La Turquie est l'unique pays de l'OTAN ayant conclu avec la Russie plus de 60 traités, accords et d'autres documents sur l'approfondissement de l'amitié, les contacts gouvernementaux, les échanges et les consultations, sans parler de la coopération économique dans divers domaines, y compris la pêche, le nucléaire civil et, bien entendu, le pétrole et le gaz.

Gazprom livre actuellement à la Turquie 63% du gaz dont elle a besoin, ce qui la place à la troisième place après l'Allemagne et l'Italie, et se dit prêt à lui accroître ses livraisons. Une partie du gaz passe par l'Ukraine, la Moldavie, la Roumanie et la Bulgarie, l'autre partie est transportée par le gazoduc Blue Stream passant par le fond de la mer Noire. En 2008, le volume des livraisons a constitué 25 milliards de m3, y compris 10 milliards de m3 acheminés par le gazoduc Blue Stream. En janvier dernier, 48 millions de m3 de gaz par jour, contre 40 millions de m3 prévus initialement, ont été livrés à la Turquie par le gazoduc Blue Stream. La Russie propose de construire un deuxième tronçon de ce gazoduc en vue d'augmenter ses exportations, en faisant valoir l'importance de la Turquie en tant que pays de transit. Ce sujet sera certainement abordé au cours des prochaines négociations de Moscou.

La Russie livre à la Turquie du pétrole pour environ 1,8 milliard de dollars par an et des produits pétroliers pour 1,1 à 1,3 milliard de dollars. Les Turcs s'apprêtent à aborder la construction du grand oléoduc Samsun-Ceyhan, dont le projet avait été approuvé en 2006. Le président Abdullah Gül a récemment annoncé son intention de "réaliser avec la Russie le projet d'oléoduc Samsun-Ceyhan". Un tronçon de 550 km doit relier le port turc de Samsun de la mer Noire à Kirikalle (à 15 km d'Istanbul) où il sera connecté à l'oléoduc Ceylan-Kirikkale qui existe déjà. Le nouveau tube est destiné à acheminer 50 à 70 millions de tonnes de pétrole provenant de Russie et du Kazakhstan vers le port méditerranéen de Ceyhan.

La Turquie a toujours joué très habilement la "carte de Moscou" dans ses rapports avec l'Europe. Ainsi, lorsque la Turquie s'est vue refuser pour la première fois l'adhésion à l'Union européenne au sommet de l'UE à Copenhague en 2002, le premier ministre turc Recep Tayyip Erdogan s'est rendu tout de suite à Moscou. Ankara a intérêt à montrer qu'il a plusieurs solutions politiques à sa disposition.

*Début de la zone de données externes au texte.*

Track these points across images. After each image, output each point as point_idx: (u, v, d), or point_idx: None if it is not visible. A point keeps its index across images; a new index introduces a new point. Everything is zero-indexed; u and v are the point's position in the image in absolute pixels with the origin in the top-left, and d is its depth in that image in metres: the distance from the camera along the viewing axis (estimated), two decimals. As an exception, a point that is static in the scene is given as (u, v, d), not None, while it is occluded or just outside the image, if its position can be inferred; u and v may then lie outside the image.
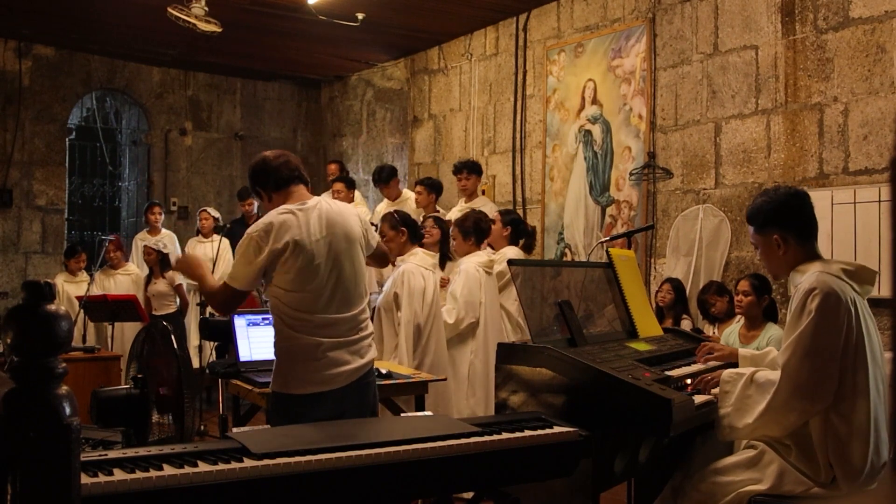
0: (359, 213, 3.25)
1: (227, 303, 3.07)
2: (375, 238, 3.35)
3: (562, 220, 6.78)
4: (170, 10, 6.28)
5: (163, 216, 8.10)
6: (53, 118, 8.74)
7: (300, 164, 3.17)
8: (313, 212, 3.02)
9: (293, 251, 2.91)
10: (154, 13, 6.68)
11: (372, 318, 3.38)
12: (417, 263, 4.53)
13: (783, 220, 2.80)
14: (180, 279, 7.16)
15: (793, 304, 2.69)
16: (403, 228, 4.55)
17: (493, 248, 5.26)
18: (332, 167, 8.25)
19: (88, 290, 6.65)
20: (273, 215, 2.98)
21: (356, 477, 2.10)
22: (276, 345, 3.02)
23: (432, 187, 6.61)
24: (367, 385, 3.09)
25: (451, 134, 8.08)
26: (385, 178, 7.13)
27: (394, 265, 4.59)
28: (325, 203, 3.11)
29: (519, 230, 5.37)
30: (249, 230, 2.99)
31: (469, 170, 6.58)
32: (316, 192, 10.45)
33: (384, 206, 6.98)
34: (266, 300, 7.24)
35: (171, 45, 8.29)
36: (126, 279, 7.40)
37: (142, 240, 7.86)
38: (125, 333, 6.82)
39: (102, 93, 9.56)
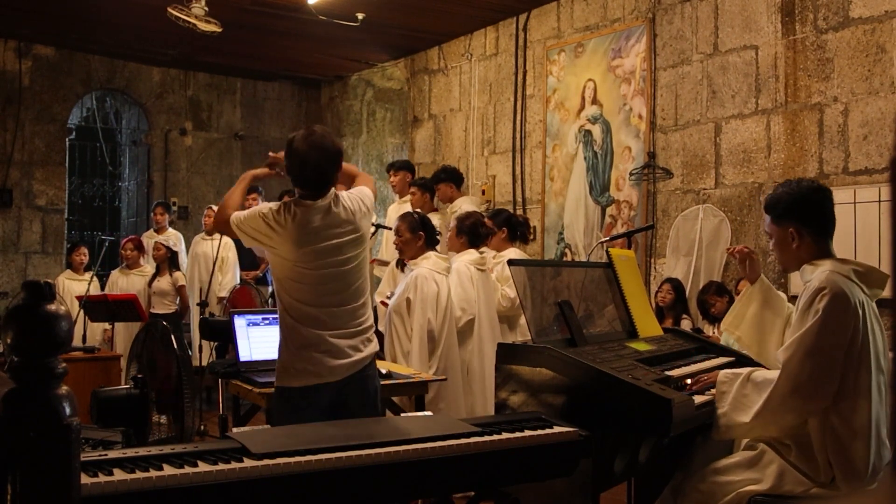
0: (365, 201, 3.16)
1: (219, 223, 3.21)
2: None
3: (562, 220, 6.78)
4: (170, 10, 6.28)
5: (167, 216, 8.09)
6: (53, 118, 8.73)
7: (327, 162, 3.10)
8: (322, 202, 3.02)
9: (293, 237, 2.96)
10: (154, 13, 6.68)
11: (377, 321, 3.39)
12: (430, 268, 4.49)
13: (801, 213, 2.75)
14: (183, 281, 7.15)
15: (800, 302, 2.66)
16: (422, 233, 4.54)
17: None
18: None
19: (89, 289, 6.64)
20: (285, 201, 3.04)
21: (356, 477, 2.10)
22: (280, 336, 3.06)
23: (426, 188, 6.63)
24: (368, 378, 3.10)
25: (451, 134, 8.08)
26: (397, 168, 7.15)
27: (403, 269, 4.57)
28: (335, 194, 3.08)
29: (512, 225, 5.34)
30: (263, 206, 3.04)
31: (435, 181, 6.74)
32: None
33: (395, 208, 6.97)
34: (268, 300, 7.29)
35: (171, 45, 8.29)
36: (142, 280, 7.24)
37: (149, 237, 7.84)
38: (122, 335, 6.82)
39: (102, 93, 9.56)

La Turquie se voit toujours refuser l'entrée à l'Union européenne. Ce refus a déjà été publiquement annoncé par le président français Nicolas Sarkozy et, de façon voilée, par la chancelière d'Allemagne Angela Merkel. Lorsque Paris et Berlin ne veulent pas admettre quelqu'un à l'UE, cela signifie qu'il en sera ainsi. Cependant, l'UE se comporte de façon très étrange en insistant pour que la Turquie y participe pleinement et alloue de l'argent pour la construction du gazoduc Nabucco. Pour l'instant, Ankara reste dans l'expectative laissant toutefois entendre qu'il l'accepte en principe mais souhaite que l'UE aille au-devant de la Turquie et lui ouvre la porte de l'Union européenne.

Les opinions exprimées dans cet article sont laissées à la stricte responsabilité de l'auteur.